If I power up on AC power (whether SLi is disabled or not) I don't get a BSOD.
If I power up on battery with SLi enabled, I get 4 BSODs out of every 5 attempts.

Now if only I can remember where on earth I read that the D901C must not be powered on by battery if SLi is enabled.........  I'll do a quick search...

Btw, I posted some photos in my other thread.


----------



## LiveOrDie (Jul 24, 2008)

Black Panther said:


> I checked and re-checked and re-checked.
> 
> The BSOD/Reboot only happens if:
> 1) I power up on battery; and
> ...



you mite not have the power to boot with sli, in the power setting should be set on laptop


----------



## Black Panther (Jul 24, 2008)

Live OR Die --- that appears to be the only logical explanation.



Mussels said:


> as for UAC, go to start->run (or hit windows R) and type  MSCONFIG. on the last tab, there is a 'disable UAC' option. click that then hit launch... on a reboot its gone.

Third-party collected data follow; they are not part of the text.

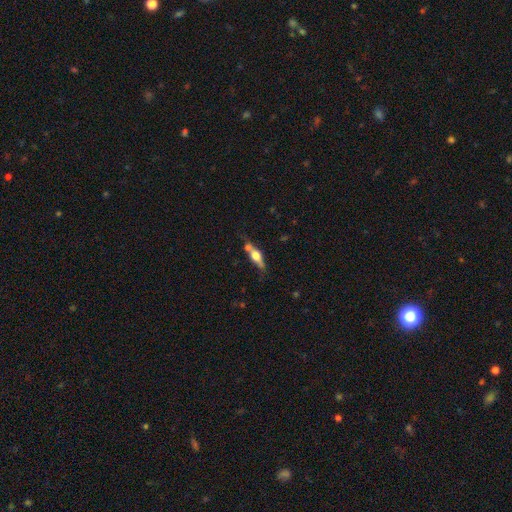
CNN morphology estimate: A featured or disk galaxy (47%).

Vote fractions:
- Smooth or featured? featured or disk: 47% / smooth: 45% / star or artifact: 8%
- Merging? none: 47% / merger: 26% / minor disturbance: 19% / major disturbance: 8%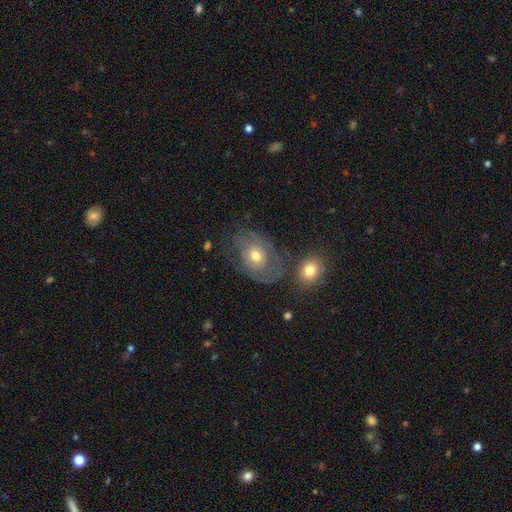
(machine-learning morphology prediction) smooth_or_featured: featured or disk (p=0.57) [alt: smooth p=0.34]
disk_edge_on: no (p=0.95) [alt: yes p=0.05]
bar: no (p=0.82) [alt: weak p=0.16]
has_spiral_arms: yes (p=0.65) [alt: no p=0.35]
bulge_size: moderate (p=0.66) [alt: small p=0.26]
merging: none (p=0.50) [alt: minor disturbance p=0.22]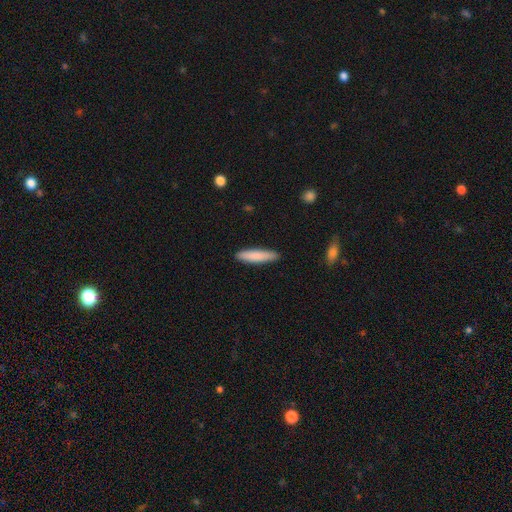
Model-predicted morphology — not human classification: A smooth galaxy with no disk features (82%) that is cigar-shaped (84%). Merging: none (89%).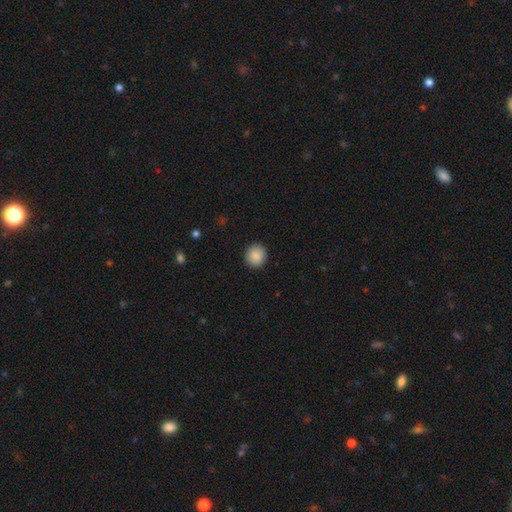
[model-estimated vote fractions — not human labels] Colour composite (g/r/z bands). It shows a smooth galaxy with no disk features (88%) that is round (88%). Merging: none (92%).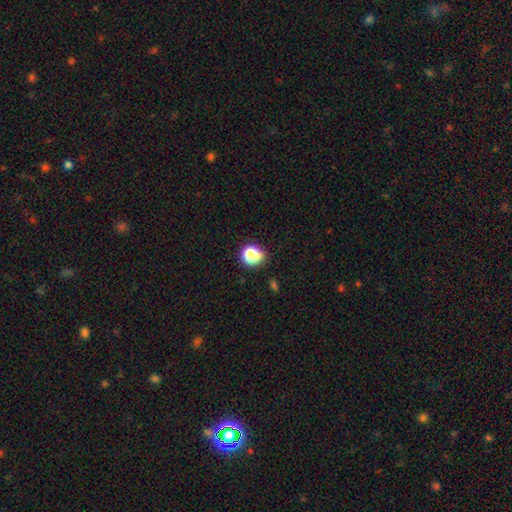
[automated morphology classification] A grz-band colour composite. It shows a smooth galaxy with no disk features (79%) that is round (71%). Merging: none (58%).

That worked... but now I get a warning every time I boot saying that UAC is turned off, and the red shield warning in the taskbar.

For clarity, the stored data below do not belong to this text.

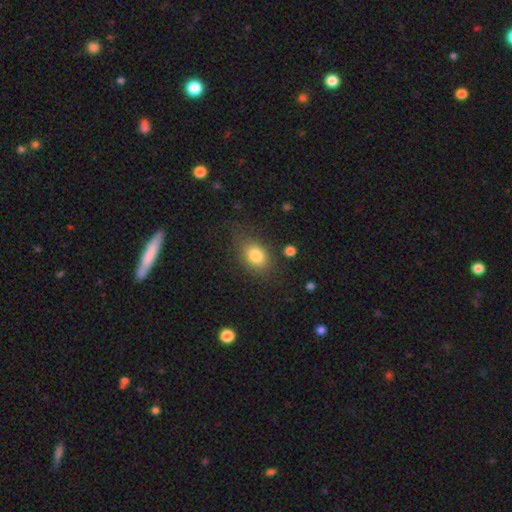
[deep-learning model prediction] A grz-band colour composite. It shows a smooth galaxy with no disk features (81%) that is in between round and cigar-shaped (76%). Merging: none (72%).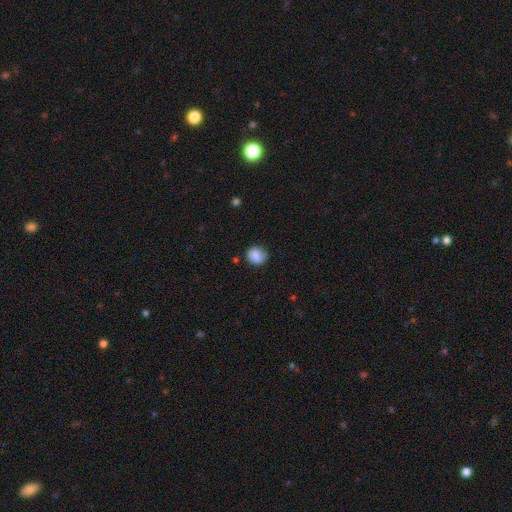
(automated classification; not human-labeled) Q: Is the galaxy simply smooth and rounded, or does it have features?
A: smooth — 81%.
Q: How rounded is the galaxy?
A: round — 77%.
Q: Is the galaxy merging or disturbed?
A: none — 72%.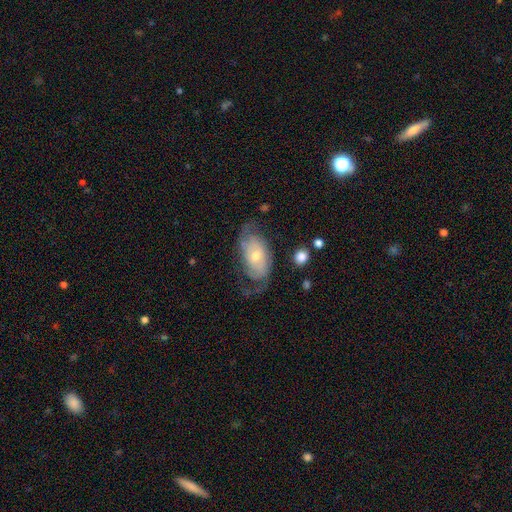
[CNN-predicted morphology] Smooth or featured? Predicted: featured or disk (p=0.74). Edge-on disk? Predicted: no (p=0.94). Bar? Predicted: no (p=0.66). Spiral arms? Predicted: yes (p=0.89). Spiral winding? Predicted: medium (p=0.39). Spiral arm count? Predicted: 2 (p=0.70). Bulge size? Predicted: small (p=0.52). Merging? Predicted: none (p=0.58).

Any idea how to turn _those_ off now? 

Ehhhhhh Vista!!!


----------



## Triprift (Jul 24, 2008)

yep go to control panel then security centre then click on change the way security centre alerts me and you can disable the msg and the icon from there.


----------



## Mussels (Jul 24, 2008)

Triprift said:


> yep go to control panel then security centre then click on change the way security centre alerts me and you can disable the msg and the icon from there.



^ he beat me to it.

you can actually get to the menu by clicking that prompt - i just disable all warnings.


----------



## Black Panther (Jul 24, 2008)

Thanks to both. 

I'm guessing I'd be needing a lot of Vista help........ 

Like getting a message and actually installing flashplayer. Then I'd get the same message again....

Also I keep benchmarks history on the internet at pcpitstop.com -- it's not allowing me to download the activeX thingie...

Well, I downloaded tweakguide's for Vista, and will be giving it a read tonight, so I'll try to hold on the questions!


----------



## Black Panther (Jul 25, 2008)

Suxxxx, it started doing it again randomly, whether on battery or not, Sli enabled or not. 

I think I'll update to the latest driver when I get home. I'm still using 167.26 (I think) dated January 2008. I hope I solve this!


----------



## DrPepper (Jul 25, 2008)

Changing the drivers for the gpu will probably fix it since it did with me


----------



## Triprift (Jul 25, 2008)

Yep id say that will solve ur probs panther fingers crossed for ya


----------



## Black Panther (Jul 25, 2008)

Thanks for the encouragement. I really wish this goes on well...

I just installed the latest driver from the Sager website 176.02. The guys with similar laptops on the forum.notebookreview.com have been running this one and the one before it with no problems. Hopefully it'll be the same with me.

Coincidentally I am going to Germany next September, on business, and if I keep having problems I'll catch a train to Dresden, notebook and all!

Another thing - I bought my RAM as Kingston HyperX 4-4-4-12
The latency is correct, but my RAM is running at 667Mhz   *Does that mean they've sold me slower RAM?* Or was it underclocked for some purpose???

Oh and the HDD's, instead of Seagate, they're Hitachi... 

Now which program can I check the rpm? (I'll check SIW) I ordered mine 7200rpm... if I find them 5400rpm I'll be getting very pi...ed


----------



## Mussels (Jul 25, 2008)

check the CPU-Z tab to see the speed of the ram. the memory tab says what its at, the SPD tab says what its capable of.

EG, 2GB of 667 + 2GB of 800 would run as 4GB of 667... or it could be 800 ram and the laptop could only support 667 as a max.


----------



## Black Panther (Jul 28, 2008)

Updated to 176.02 graphics driver.

Problem solved.


----------



## Triprift (Jul 28, 2008)

Awesome good to hear Panther now lets see what benchy scores ya get


----------



## Mussels (Jul 28, 2008)

woot woot panther!

its seriously the best laptop i've ever seen, you should go post in the 'rate the system above you' thread.


----------



## eidairaman1 (Jul 28, 2008)

nvidia driver fault, there is also a recall on certain video chips from the laptop makers, you may want to check yours to see if it makes that list


----------



## Black Panther (Jul 28, 2008)

To say the truth, I changed the driver last Friday.

I had ran 3Dmark06 on the old driver first. I don't remember the exact score but it was ~ 136XX Marks.

After installing the new 176.02 driver, I ran 3DMark06 again and my score was ~ 10K 

Lol then I realised I was running with SLi disabled.

I tried 3DMark again, and after the test finished it wouldn't let me upload and I didn't know how to get the score lol.

I'll run 3DMark again this afternoon to check my score with SLi enabled.


----------



## Triprift (Jul 28, 2008)

great scores Panther i think if i remember correctly i got 3k odd with my lappy and agreed mussels best lappy seen period


----------